Shortly before dawn on 4 January 1948 dozens of diplomats prised themselves from their beds and proceeded to don official clothing and regalia. Burma’s independence and exit from the Commonwealth had finally come to pass. Terrified by the memory of the assassination of Aung San, Burma’s youthful leaders had consulted numerous astrologers. They had insisted that the date should be moved from 6 to 4 January and that the proclamation itself should take place at precisely 4 o’clock in the morning to take advantage of a favourable conjunction of the stars. Later that day Thakin Nu gave a speech setting out his high hopes for the new republic. He traced the history of Burma, from its great medieval past through the humiliations of British rule and Japanese invasion. The spirit of Aung San was heavy in the air; he had made ‘the last sacrifice on the altar of freedom’.
1
True to tradition in the Buddhist world, the new country’s president announced a purge of Burma’s religious establishment to match the prime minister’s political revolution. ‘Evil practices’ such as ‘caste, begging, pagoda and monastery slavery’ would be abolished.
2
The new national flag fluttered incongruously over the neo-Gothic government house in Rangoon, where a few years earlier, as Burma fell to the Japanese, Reginald Dorman-Smith had roamed amid what he saw as the jeering portraits of his predecessors. A significant number of men and women born before 1885 had lived to see their nation free again.

That evening in Delhi Dorman-Smith’s bête noire, Mountbatten, held one of his ceremonious Governor General’s spectacles. He presented to the Burmese ambassador a table that had belonged to the
last independent ruler of Burma, King Thibaw. General Bucher, now commander-in-chief of the Indian Army, was unimpressed by the item, which, he wrote, ‘looked not unlike a very superior wash stand’.
3
He also cringed when the orderly making the presentation, ‘dressed in a costume which resembled that nowadays worn by attendants at Bertram Mills Circus’, became entangled in his spurs. Yet Mountbatten, with his eye for ornamental symbolism, had not failed to mark the final severing of the imperial link between India and Burma.

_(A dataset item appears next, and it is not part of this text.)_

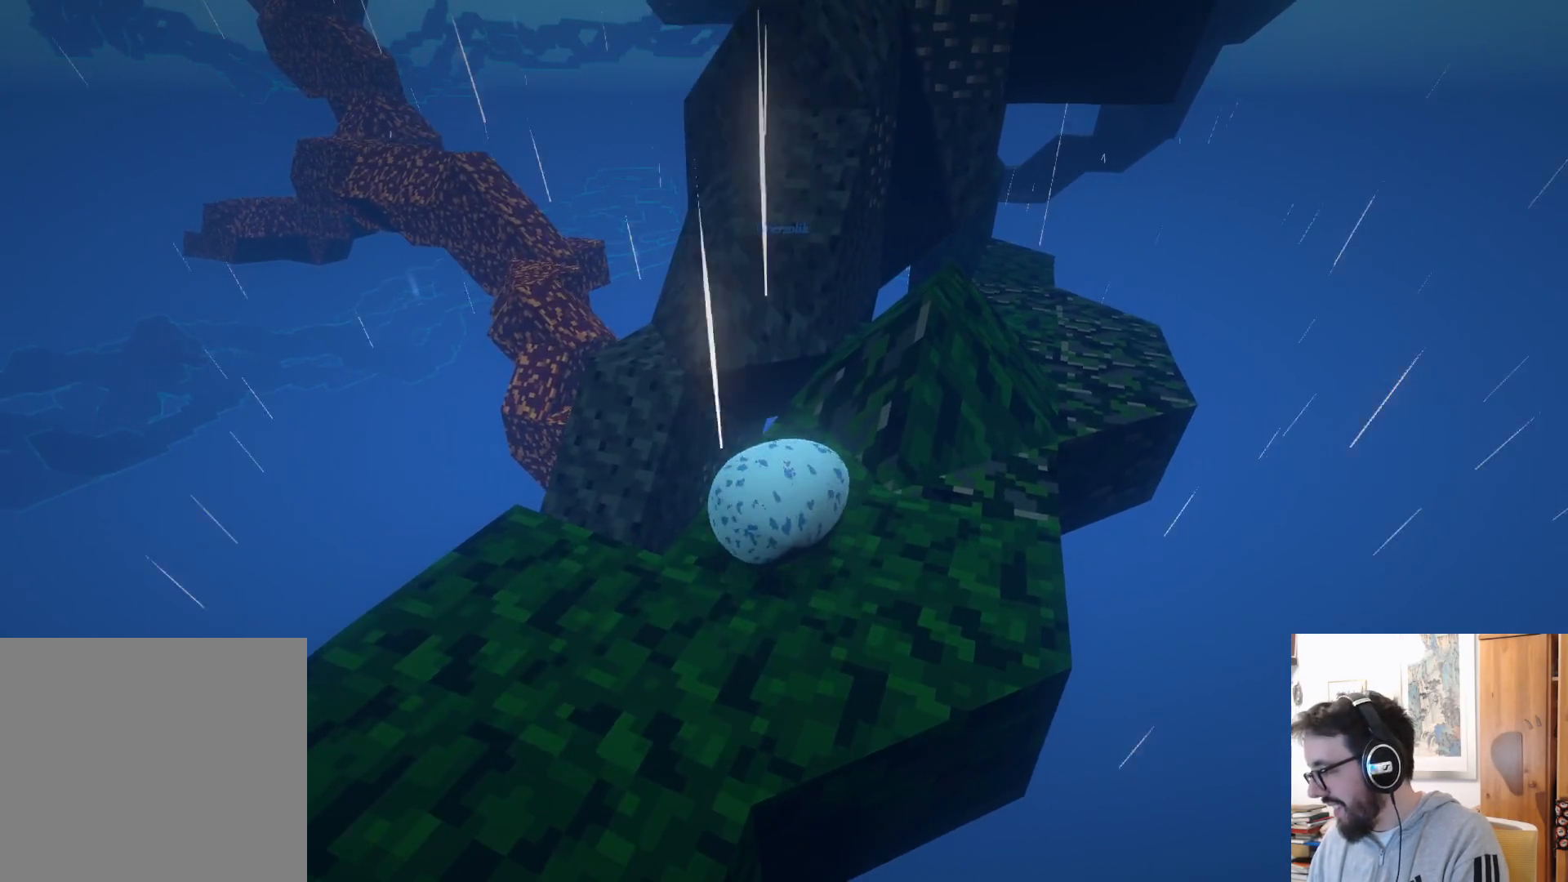
{"dt_ms": 500, "buttons": [], "left_stick": "up", "right_stick": "center", "events": [[217, "left_stick", "up-right"], [300, "left_stick", "up"]]}
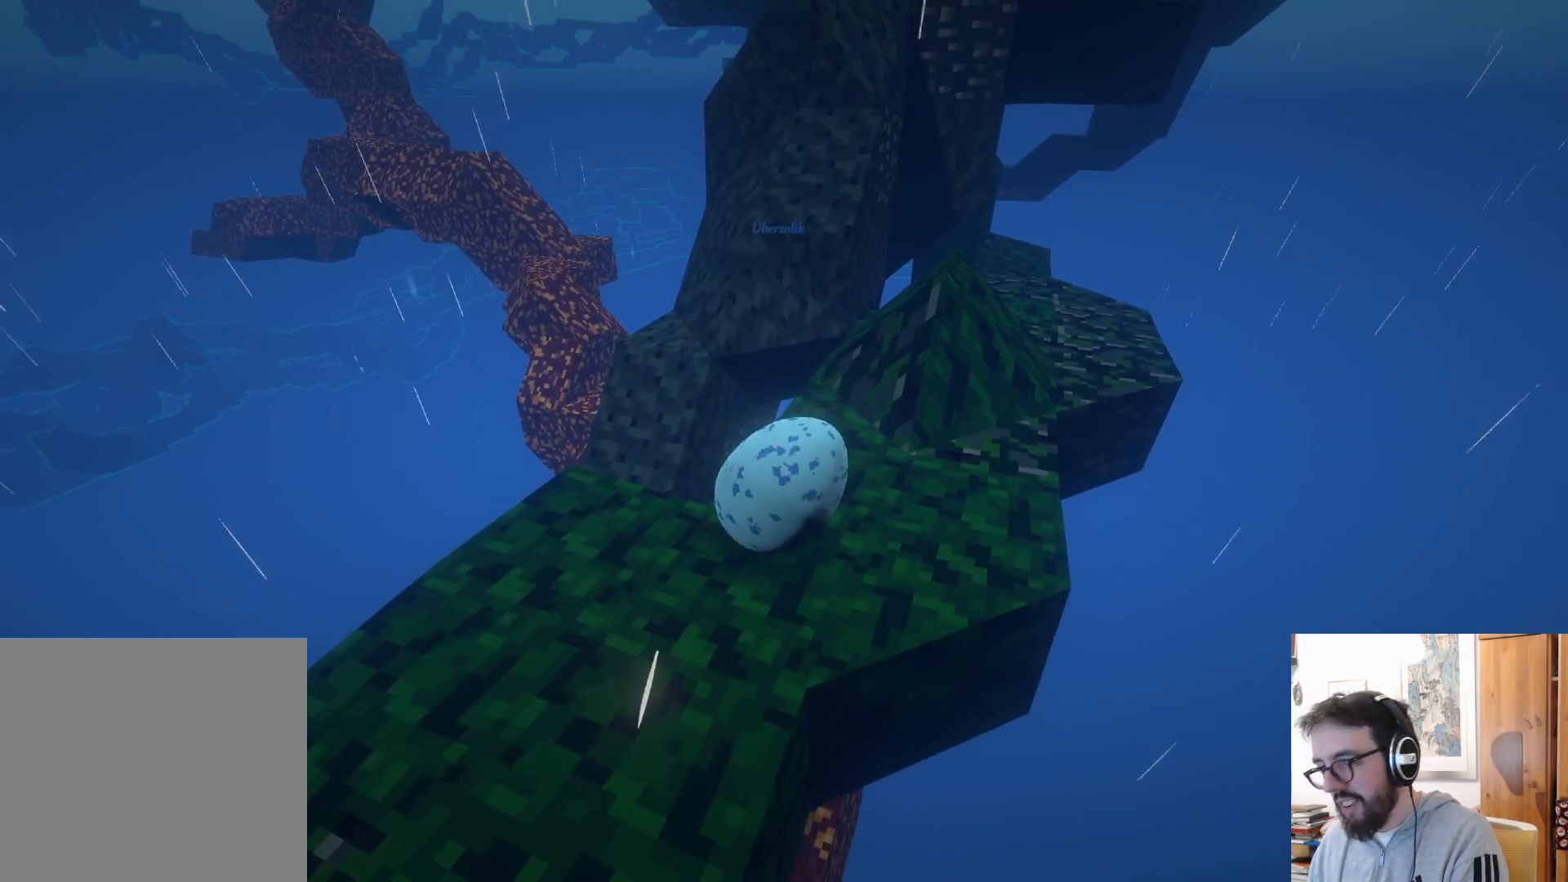
{"dt_ms": 500, "buttons": [], "left_stick": "down-right", "right_stick": "center", "events": [[17, "right_stick", "right"], [84, "left_stick", "center"], [167, "left_stick", "down"], [350, "right_stick", "center"], [484, "left_stick", "down-right"]]}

Out in the Shan hills of eastern Burma, where Balwant Singh, the district magistrate of Indian descent, was now posted, the ceremonies were more prosaic. Balwant Singh felt a thrill of anticipation as the Union Flag was lowered and the Burmese flag went up in that chilly early morning. Yet, he remembered,

somehow our ceremony seemed mundane and the newly liberated citizenry unconcerned. When the district commissioner, U Aung Pe, officially declared that Burma was independent, it seemed a flat statement. The ceremonies continued. As the police marched past, the district commissioner took their salute, looking to me rather odd in his silk
pasoe
, dark jacket and pink headdress. There was something awkward about the way he saluted.
4

 

Later the DC laid a wreath at the local martyrs’ memorial that commemorated the assassinated Aung San and his colleagues. Sports events and cart races followed. Perhaps the low-key mood reflected people’s fears for the future. In this area the communists almost immediately started a movement for the non-payment of taxes, sending small armed bands to terrorize the better-off residents and levy their own punitive wealth taxes. The administration responded by forming village defence groups, a tactic that was to become common down the whole length of the crescent from the Indian border as far as Singapore. To Balwant Singh’s disgust, officials also instituted a policy of burning villages whose inhabitants were suspected of collaboration with the communists and forcibly relocating others away from the influence of the insurgents.
5

The Burmese indeed awaited independence with hope and trepidation. At this point, hope prevailed. John Furnivall, the 71-year-old left-wing agrarian expert, was the only former British official invited to return to the country as an adviser. A Fabian socialist and practising
Christian who had briefly toyed with Buddhism, Furnivall had written a number of books that denounced ‘colonial capitalism’ and indicted the British for exacerbating ethnic differences in Southeast Asia.
6
In the 1930s Furnivall had got to know Nu and the other nationalist leaders while he helped to run a socialist bookshop in Rangoon. Later he worked with the government in exile at Simla, advising on the reconstruction of Burma, but he was always fiercely critical of Dorman-Smith, whom he accused of promoting the return of British firms to exploit the Burmese.
7
Coming back to Burma after nearly a decade, Furnivall was struck by the changes in Rangoon: ‘Rangoon is no longer an Indian city’, he wrote.
8
Burmese, not Indians, now predominated among Rangoon dock workers. The Chinese, too, were more or less invisible as they had adopted traditional Burmese dress during the war. But at the same time traditional Burmese costumes were giving way to new fashions for the aspiring new nation. People wore trilby hats and pith helmets, once a symbol of the white rulers, rather than Burmese turbans.
9
Many women were to be seen on the streets in battle dress or the dull green longyis of the People’s Volunteer Organization (PVOs).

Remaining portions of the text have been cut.